| DATA RECORDS |
▬▬▬
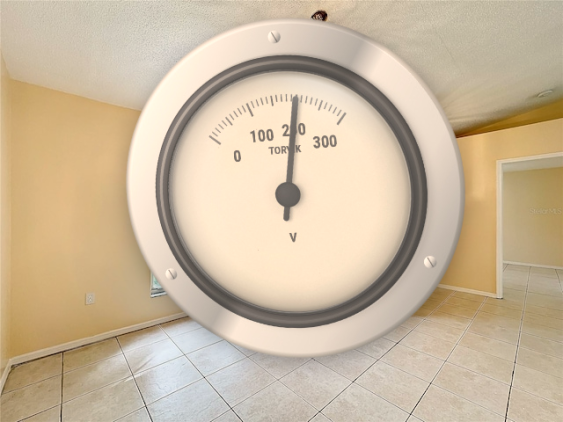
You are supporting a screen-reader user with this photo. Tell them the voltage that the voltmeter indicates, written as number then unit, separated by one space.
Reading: 200 V
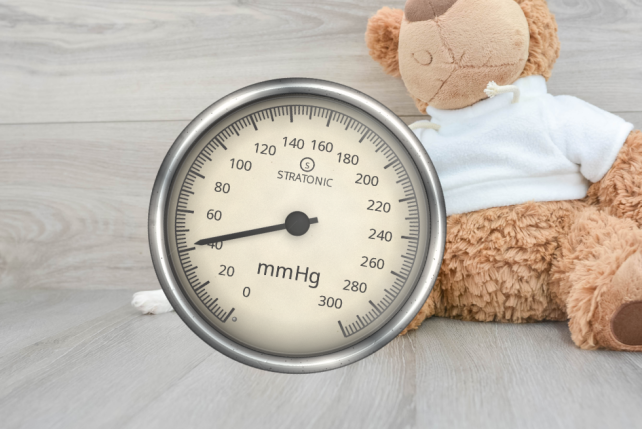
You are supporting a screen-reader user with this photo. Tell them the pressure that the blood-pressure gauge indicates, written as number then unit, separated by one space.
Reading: 42 mmHg
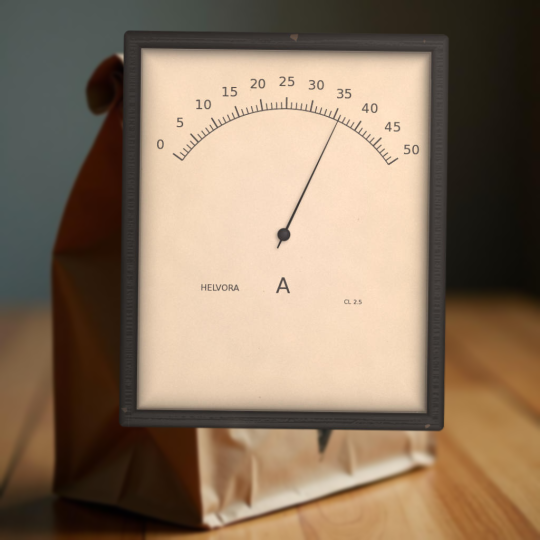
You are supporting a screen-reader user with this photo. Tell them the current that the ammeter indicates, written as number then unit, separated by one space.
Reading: 36 A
▬▬▬
| WORK ITEM |
Copy the text of all three items above word for word, leaving out the pictures.

| OUTPUT |
You are supporting a screen-reader user with this photo. Tell them the voltage that the voltmeter indicates, written as number then unit, separated by one space.
Reading: 200 V
You are supporting a screen-reader user with this photo. Tell them the pressure that the blood-pressure gauge indicates, written as number then unit, separated by one space.
Reading: 42 mmHg
You are supporting a screen-reader user with this photo. Tell them the current that the ammeter indicates, written as number then unit, separated by one space.
Reading: 36 A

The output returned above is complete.